(Document passage)
════════════════════

[Biopython] Python equivalent of the Perl String::Approx module for approximate matching?

[Kevin Rue]

HI Tal,

I just tested your function and it is doing something slightly different
than what I had in mind.

I need a few simple examples to illustrate my point:

The string "TEST" is present in "TESTER" with 0 substitutions/0 insertions.
Therefore I expect the call below to return TRUE.
>>> kevin(str1="TEST", str2="TESTER", max_substitutions=0, max_insertions=0)
but instead it returns FALSE.

Meanwhile,
>>> kevin(str1="TEST", str2="TESTER", max_substitutions=0, max_insertions=2)
returns TRUE

and
>>> kevin("TEST", "TESTER", 0, max_insertions=1)
returns FALSE

Now, I haven't decrypted your code yet, but my guess is that what your
function does is answer the question "Is str1 approximately EQUAL to str2
while allowing a maximum of S substitutions and I insertions".
My problem (and believe most bioinformaticians like Ivan who answered
earlier) is formulated "Is str1 present somewhere in str2 while allowing S
sub and I ins?"


In fact, it's your previous answer that made me realise that the function
solving my problem "str1 in str2 with max of i insertions and s
substitutions" should not be able to solve the problem "str1 in str2 with
max of d deletions and s substitutions".

════════════════════

(Data provided)
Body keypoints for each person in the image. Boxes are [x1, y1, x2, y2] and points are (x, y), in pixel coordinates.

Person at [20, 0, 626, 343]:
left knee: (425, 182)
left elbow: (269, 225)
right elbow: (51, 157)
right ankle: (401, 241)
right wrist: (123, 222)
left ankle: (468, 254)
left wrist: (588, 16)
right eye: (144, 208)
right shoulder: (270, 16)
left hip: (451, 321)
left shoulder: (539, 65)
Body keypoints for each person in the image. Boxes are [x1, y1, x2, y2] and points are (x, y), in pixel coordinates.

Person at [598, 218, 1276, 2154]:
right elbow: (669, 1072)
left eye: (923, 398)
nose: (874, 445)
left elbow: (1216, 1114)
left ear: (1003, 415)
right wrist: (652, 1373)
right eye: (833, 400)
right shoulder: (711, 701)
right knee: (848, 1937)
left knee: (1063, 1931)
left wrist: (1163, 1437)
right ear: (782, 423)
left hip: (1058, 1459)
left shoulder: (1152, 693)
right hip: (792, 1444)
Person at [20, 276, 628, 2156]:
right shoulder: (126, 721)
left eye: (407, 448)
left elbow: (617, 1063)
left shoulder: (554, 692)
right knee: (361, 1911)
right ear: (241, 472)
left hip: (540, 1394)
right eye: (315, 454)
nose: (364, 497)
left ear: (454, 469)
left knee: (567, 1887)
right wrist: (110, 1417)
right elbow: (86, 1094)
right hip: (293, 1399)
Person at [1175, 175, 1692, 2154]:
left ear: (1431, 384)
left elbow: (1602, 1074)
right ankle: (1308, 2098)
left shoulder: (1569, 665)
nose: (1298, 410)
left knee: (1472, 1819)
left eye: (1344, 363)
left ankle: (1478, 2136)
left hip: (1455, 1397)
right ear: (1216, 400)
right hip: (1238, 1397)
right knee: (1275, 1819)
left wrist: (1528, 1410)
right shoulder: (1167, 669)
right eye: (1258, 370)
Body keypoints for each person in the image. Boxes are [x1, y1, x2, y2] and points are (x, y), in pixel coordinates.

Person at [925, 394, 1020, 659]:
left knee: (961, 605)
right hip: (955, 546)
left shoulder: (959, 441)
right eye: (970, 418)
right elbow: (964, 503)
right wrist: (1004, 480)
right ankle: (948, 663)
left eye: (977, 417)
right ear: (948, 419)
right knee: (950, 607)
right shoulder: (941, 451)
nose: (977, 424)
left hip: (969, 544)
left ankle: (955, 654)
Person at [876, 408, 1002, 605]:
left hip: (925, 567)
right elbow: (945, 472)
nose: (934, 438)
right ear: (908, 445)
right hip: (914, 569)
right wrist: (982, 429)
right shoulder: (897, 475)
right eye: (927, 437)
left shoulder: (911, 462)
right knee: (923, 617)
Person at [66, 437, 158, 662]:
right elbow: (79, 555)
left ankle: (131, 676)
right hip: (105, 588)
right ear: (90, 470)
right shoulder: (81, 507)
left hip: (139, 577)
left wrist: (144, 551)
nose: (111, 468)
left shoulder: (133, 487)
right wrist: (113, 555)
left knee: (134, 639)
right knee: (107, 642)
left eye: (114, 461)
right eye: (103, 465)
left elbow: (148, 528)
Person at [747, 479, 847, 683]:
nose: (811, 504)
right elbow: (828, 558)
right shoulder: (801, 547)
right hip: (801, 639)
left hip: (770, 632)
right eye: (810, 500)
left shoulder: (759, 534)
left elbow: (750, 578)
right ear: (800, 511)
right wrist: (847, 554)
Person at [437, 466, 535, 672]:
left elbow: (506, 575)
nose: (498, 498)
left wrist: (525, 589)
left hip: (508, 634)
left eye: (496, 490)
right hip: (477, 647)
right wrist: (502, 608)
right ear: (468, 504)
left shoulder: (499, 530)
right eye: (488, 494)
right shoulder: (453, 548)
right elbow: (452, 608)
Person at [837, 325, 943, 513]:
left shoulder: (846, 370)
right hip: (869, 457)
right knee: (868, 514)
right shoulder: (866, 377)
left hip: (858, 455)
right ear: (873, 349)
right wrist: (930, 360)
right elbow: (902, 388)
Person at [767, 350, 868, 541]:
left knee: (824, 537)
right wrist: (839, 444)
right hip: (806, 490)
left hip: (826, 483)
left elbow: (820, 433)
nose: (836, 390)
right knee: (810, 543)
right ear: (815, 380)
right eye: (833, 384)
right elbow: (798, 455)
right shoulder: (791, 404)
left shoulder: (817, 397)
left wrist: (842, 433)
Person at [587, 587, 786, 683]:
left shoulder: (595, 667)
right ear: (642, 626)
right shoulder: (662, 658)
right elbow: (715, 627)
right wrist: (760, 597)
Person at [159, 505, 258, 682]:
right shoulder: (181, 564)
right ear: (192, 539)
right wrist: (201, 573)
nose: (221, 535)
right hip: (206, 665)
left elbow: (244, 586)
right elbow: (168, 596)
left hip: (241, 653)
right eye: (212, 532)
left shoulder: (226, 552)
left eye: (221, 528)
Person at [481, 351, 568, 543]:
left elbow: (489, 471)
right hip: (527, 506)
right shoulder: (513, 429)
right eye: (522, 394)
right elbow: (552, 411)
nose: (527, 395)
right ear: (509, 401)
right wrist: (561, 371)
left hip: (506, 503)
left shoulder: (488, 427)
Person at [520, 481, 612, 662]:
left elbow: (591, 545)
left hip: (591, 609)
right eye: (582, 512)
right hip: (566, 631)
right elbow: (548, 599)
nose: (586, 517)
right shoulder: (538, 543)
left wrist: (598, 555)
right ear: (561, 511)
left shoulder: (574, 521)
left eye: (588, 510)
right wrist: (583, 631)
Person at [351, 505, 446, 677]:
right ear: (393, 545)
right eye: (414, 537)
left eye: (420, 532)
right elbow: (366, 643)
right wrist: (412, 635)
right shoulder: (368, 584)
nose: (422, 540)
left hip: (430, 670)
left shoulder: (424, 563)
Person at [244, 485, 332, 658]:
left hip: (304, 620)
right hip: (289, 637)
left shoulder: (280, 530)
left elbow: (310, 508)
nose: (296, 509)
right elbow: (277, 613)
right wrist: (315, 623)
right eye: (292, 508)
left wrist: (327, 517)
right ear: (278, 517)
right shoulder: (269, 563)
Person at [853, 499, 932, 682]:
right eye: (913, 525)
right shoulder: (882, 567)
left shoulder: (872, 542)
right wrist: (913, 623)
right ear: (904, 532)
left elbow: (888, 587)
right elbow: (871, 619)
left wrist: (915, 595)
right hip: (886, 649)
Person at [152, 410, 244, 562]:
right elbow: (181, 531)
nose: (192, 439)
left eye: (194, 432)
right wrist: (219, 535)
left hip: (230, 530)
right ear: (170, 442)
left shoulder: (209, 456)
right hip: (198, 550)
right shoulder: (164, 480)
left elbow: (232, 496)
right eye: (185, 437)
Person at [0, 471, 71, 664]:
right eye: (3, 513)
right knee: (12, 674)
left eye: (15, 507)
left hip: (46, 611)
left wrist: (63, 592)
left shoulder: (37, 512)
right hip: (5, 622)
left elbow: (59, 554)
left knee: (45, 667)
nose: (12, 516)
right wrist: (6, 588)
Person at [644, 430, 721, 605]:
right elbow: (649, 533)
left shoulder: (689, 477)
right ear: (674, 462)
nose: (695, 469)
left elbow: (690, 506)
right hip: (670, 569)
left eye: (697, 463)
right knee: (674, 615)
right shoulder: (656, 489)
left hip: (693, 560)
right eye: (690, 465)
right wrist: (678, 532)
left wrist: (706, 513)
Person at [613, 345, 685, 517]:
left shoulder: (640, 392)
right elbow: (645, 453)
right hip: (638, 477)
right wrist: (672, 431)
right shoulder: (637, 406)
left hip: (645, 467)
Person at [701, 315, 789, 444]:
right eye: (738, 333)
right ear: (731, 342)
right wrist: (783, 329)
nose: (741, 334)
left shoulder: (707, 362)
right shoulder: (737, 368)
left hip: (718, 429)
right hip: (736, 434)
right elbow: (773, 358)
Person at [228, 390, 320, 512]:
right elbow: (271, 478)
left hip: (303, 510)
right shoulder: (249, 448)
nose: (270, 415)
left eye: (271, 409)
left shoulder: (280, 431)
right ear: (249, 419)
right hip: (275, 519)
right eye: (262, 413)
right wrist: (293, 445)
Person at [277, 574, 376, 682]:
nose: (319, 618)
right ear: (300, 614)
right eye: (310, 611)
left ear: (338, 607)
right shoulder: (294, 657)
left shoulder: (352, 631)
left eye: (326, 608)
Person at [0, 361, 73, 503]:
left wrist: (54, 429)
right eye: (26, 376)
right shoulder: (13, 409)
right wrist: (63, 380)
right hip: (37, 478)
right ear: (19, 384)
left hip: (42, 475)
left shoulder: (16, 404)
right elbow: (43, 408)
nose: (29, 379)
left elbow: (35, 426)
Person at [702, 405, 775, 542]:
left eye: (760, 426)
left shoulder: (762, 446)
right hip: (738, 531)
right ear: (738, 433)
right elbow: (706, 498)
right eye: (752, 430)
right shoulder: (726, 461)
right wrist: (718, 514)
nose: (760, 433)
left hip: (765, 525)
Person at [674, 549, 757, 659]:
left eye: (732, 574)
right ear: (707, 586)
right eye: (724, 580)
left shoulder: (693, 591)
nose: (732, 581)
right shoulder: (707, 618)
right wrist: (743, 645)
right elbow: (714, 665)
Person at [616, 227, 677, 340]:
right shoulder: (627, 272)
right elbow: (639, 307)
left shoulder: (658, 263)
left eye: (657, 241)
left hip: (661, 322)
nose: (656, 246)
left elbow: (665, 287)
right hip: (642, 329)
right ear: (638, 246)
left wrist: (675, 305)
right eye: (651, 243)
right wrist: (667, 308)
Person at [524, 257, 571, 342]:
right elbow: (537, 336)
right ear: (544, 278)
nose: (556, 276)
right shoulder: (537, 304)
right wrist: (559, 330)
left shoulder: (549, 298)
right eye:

════════════════════

(Exercise requirements)
Reproduce the entire approximate string matching post above, word for word.

(Response to the exercise)
[Biopython] Python equivalent of the Perl String::Approx module for approximate matching?

[Kevin Rue]

HI Tal,

I just tested your function and it is doing something slightly different
than what I had in mind.

I need a few simple examples to illustrate my point:

The string "TEST" is present in "TESTER" with 0 substitutions/0 insertions.
Therefore I expect the call below to return TRUE.
>>> kevin(str1="TEST", str2="TESTER", max_substitutions=0, max_insertions=0)
but instead it returns FALSE.

Meanwhile,
>>> kevin(str1="TEST", str2="TESTER", max_substitutions=0, max_insertions=2)
returns TRUE

and
>>> kevin("TEST", "TESTER", 0, max_insertions=1)
returns FALSE

Now, I haven't decrypted your code yet, but my guess is that what your
function does is answer the question "Is str1 approximately EQUAL to str2
while allowing a maximum of S substitutions and I insertions".
My problem (and believe most bioinformaticians like Ivan who answered
earlier) is formulated "Is str1 present somewhere in str2 while allowing S
sub and I ins?"


In fact, it's your previous answer that made me realise that the function
solving my problem "str1 in str2 with max of i insertions and s
substitutions" should not be able to solve the problem "str1 in str2 with
max of d deletions and s substitutions".